Document>

-- Start --

The object mapping module 220 identifies positions within the local area model for objects detected in the local area by the object detection model 205. The object mapping module 220 receives an image from an imaging device 130 of the headset 100 and a set of objects detected in the image by the object detection model 205. In various embodiments, each object of the set of objects detected in the image includes a corresponding bounding box and one or more labels (e.g., a category label, an instance label). The object mapping module 220 determines a position within the local area model for an object by determining a ray through the bounding box for the object and casting the ray against the local area model. The object mapping module 220 identifies a position of an object as a position in the local area model where intersected by the ray passing through the bounding box for the object, as further described below in conjunction with FIGS. 3 and 4. Additionally, based on dimensions of the bounding box for the object, the object mapping module 220 determines dimensions of the object in the local area model, as further described below in conjunction with FIGS. 3 and 4.

Based on the determined position of the object in the model of the local area, the object mapping module 220 determines a position of an interface element displayed proximate to the object by one or more display elements 120 of the headset 100. For example, the object mapping module 220 determines an offset between a boundary of an interface element and a portion of the bounding box for the object in the local area model and positions a portion of the interface element at the determined offset, so the interface element is displayed with the offset between the boundary of the interface element and the portion of the bounding box. Such placement allows display of the interface element proximate to the object that is visible in the local area to the user. In other embodiments, the interface elements may be displayed for other manners of interacting with detected objects. For example, if the user prompted the object detection module 200 to navigate the user to particular cached object, the interface elements may provide navigation guidance to the object's position, e.g., located in a different room.

In response to determining the position of an object in the local area model, the object mapping module 220 updates data stored in the object index 225 based on the determined position of the object. In various embodiments, the object mapping module 220 determines a position within the local area model of an object in conjunction with one or more labels for the object determined by the object detection model 205. For example, the object mapping module 220 determines coordinates in the local area model and associates the coordinates with one or more labels identifying a category or an instance of the object. The combination of coordinates and one or more labels is stored in the object index 225 to subsequently retrieve a position of the object in the local area.

The object index 225 includes previously determined combinations of coordinates of objects in the local area model that are each associated with one or more labels. In various embodiments, the object mapping module 220 updates a stored combination of coordinates of an object in the local area model corresponding to one or more labels. The object mapping module 220 compares the combination of coordinates within the local area model and one or more labels to stored combinations of coordinates within the local area model and one or more labels in the object index 225. In response to determining the combination of coordinates within the local area model and one or more labels does not match at least one combination of coordinates within the local area model and one or more labels in the object index 225, the object mapping module 220 stores the combination of coordinates within the local area model and one or more labels in the object index 225 to identify a newly detected object. In various embodiments, the object mapping module 220 determines whether the combination of coordinates within the local area model and one or more labels is within a threshold distance of a stored combination of coordinates within the local area model and one or more labels in the object index 225. In response to determining the combination of coordinates within the local area model and one or more labels is within a threshold distance of a stored combination of coordinates within the local area model and the one or more labels in the object index 225, the object mapping module 220 updates the stored combination of coordinates in the local area model and the one or more labels in the object index 225 to include the determined combination of coordinates in the local area model. This allows data stored in the object index 225 to be updated to reflect changes in position of an object within the local area model over time, allowing the object index 225 to maintain a current location within the local area model of an object.

-- End --

Written exercise 1>
Answer these questions from the object mapping text, one line each:
(a) What does the object mapping module 220 cast against the local area model to find an object's position?
(b) What is stored in the object index 225 so that an object's position can be retrieved later?
(c) What does the object mapping module 220 do with a combination of coordinates and labels that matches nothing in the object index 225?
Written exercise 2>
Do these statements agree with the object mapping text? For each, answer yes or no and quote the words of the text that decide it.
(a) The object mapping module determines an object's dimensions from the dimensions of its bounding box.
(b) Interface elements are shown only for objects in the same room as the user.
(c) When a new combination is within a threshold distance of a stored one, the stored combination is deleted from the object index.

Available data>

-- Start --

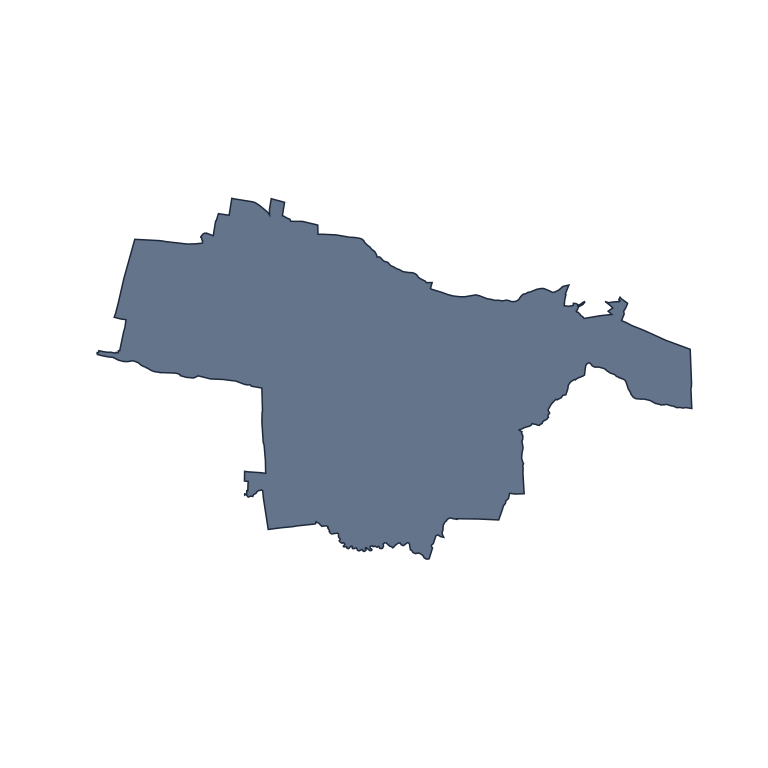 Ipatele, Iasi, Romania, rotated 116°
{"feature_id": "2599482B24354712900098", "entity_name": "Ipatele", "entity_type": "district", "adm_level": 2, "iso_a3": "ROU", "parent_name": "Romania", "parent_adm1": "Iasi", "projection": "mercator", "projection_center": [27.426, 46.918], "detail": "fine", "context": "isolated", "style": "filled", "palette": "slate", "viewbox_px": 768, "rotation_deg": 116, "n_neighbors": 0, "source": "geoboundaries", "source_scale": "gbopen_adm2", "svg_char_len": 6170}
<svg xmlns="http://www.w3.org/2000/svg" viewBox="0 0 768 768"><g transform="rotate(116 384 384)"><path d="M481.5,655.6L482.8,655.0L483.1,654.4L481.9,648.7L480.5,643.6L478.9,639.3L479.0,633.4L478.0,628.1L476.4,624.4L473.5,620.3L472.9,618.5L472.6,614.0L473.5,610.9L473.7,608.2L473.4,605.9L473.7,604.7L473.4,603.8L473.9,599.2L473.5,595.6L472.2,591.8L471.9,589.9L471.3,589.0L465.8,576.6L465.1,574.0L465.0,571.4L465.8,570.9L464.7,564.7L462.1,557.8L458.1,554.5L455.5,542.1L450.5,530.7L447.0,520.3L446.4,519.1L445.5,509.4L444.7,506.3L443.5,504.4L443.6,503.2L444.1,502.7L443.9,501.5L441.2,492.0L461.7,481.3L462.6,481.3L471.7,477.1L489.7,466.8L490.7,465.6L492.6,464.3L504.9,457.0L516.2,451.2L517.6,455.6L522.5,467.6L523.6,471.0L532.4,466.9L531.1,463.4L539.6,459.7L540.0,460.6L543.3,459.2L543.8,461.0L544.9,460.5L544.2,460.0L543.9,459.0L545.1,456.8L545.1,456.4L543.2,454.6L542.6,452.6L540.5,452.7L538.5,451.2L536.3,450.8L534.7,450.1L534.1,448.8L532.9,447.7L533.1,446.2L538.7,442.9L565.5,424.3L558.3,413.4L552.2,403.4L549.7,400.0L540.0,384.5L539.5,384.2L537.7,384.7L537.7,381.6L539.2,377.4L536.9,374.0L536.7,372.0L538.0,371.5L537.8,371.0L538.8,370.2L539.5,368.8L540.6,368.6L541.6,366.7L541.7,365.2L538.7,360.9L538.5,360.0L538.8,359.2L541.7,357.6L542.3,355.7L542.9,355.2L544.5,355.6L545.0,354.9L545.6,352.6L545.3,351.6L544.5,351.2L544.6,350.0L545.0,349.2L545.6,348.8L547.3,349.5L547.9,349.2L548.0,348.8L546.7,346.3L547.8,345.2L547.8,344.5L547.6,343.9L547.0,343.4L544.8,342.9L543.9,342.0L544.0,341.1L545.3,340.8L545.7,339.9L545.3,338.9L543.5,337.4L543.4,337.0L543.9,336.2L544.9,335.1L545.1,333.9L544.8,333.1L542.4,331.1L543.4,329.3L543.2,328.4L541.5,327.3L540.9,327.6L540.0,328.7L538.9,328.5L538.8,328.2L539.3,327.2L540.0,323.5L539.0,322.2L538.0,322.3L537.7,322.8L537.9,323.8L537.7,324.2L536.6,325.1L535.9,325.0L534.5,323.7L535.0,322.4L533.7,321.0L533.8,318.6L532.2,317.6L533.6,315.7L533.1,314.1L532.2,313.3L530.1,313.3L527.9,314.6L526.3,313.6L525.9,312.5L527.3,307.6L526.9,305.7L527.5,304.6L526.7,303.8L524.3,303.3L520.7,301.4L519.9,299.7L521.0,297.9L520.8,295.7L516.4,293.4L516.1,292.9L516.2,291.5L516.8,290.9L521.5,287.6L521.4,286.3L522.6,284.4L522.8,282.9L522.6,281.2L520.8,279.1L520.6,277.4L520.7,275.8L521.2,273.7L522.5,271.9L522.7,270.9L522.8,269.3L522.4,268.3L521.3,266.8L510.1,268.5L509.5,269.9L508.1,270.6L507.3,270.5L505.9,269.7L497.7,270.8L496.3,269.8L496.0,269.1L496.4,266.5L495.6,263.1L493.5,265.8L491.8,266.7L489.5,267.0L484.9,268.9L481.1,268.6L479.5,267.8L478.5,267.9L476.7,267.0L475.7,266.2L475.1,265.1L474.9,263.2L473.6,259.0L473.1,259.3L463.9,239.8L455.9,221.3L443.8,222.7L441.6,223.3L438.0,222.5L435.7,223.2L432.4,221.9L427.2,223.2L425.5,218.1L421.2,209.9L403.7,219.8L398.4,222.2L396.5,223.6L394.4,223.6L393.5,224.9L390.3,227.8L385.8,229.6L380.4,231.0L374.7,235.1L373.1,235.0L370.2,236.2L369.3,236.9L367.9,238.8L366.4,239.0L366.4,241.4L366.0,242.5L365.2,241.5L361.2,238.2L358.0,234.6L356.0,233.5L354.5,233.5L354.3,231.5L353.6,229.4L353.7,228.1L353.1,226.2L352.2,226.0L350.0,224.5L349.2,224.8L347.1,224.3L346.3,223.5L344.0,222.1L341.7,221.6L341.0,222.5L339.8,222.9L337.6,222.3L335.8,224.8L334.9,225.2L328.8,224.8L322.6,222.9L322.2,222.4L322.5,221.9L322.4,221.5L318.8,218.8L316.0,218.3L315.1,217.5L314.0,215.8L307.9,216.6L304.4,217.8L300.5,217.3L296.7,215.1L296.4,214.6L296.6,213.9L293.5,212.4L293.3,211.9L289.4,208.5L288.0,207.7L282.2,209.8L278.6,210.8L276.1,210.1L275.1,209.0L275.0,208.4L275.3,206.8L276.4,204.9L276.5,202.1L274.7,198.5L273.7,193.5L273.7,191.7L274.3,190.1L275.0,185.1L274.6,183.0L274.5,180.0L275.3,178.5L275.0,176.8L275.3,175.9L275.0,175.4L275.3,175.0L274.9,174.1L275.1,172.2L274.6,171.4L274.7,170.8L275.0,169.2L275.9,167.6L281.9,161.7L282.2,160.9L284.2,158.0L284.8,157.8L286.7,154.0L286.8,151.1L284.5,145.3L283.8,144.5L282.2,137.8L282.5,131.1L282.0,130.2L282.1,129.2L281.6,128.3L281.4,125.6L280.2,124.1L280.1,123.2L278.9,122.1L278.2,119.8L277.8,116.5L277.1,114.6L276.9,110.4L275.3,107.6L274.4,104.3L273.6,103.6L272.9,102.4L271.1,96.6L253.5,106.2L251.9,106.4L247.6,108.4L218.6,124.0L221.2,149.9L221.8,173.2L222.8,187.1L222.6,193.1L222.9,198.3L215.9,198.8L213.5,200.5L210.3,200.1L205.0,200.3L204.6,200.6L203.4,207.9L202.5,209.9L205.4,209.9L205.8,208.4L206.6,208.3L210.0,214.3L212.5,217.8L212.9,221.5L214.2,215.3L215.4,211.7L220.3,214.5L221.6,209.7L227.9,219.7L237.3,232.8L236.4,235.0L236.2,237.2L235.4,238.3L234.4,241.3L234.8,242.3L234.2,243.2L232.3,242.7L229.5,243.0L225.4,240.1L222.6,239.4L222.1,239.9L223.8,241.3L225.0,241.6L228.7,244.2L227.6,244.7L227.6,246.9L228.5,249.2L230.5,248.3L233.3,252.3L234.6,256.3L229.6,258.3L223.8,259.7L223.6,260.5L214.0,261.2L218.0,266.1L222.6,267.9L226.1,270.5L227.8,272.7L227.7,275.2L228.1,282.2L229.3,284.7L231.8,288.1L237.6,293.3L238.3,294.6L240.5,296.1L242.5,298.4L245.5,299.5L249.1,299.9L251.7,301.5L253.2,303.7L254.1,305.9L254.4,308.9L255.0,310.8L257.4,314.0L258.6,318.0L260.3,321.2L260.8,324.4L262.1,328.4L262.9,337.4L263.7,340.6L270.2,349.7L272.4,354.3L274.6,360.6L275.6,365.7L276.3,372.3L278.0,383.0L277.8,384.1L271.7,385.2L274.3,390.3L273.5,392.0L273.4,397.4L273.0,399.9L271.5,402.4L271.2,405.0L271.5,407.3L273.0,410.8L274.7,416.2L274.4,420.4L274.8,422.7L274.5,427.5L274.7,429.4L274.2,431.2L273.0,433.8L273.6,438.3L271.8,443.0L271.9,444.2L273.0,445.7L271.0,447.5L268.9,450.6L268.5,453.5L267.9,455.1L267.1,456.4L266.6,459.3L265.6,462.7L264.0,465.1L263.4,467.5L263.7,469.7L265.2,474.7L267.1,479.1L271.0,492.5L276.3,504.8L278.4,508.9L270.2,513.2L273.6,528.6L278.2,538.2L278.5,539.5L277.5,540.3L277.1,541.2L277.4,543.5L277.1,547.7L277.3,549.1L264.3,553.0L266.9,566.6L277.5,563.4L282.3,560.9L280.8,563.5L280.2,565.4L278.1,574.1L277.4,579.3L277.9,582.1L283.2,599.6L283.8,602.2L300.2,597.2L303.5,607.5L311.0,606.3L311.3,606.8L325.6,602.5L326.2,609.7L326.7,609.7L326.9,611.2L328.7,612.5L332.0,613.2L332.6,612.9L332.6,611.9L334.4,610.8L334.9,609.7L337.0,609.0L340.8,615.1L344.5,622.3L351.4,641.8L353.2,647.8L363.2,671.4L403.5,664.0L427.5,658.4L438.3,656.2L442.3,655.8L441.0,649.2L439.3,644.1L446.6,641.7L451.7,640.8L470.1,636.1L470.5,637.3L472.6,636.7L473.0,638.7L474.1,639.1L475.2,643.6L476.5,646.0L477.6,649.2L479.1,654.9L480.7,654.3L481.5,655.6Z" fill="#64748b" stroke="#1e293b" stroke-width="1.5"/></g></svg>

-- End --

Solution 1>
(a) A ray through the bounding box for the object.
(b) The combination of coordinates and one or more labels.
(c) It stores the combination in the object index 225 to identify a newly detected object.

Solution 2>
(a) Yes: "based on dimensions of the bounding box for the object, the object mapping module 220 determines dimensions of the object in the local area model"
(b) No: "the interface elements may provide navigation guidance to the object's position, e.g., located in a different room"
(c) No: "the object mapping module 220 updates the stored combination of coordinates in the local area model and the one or more labels in the object index 225 to include the determined combination of coordinates in the local area model"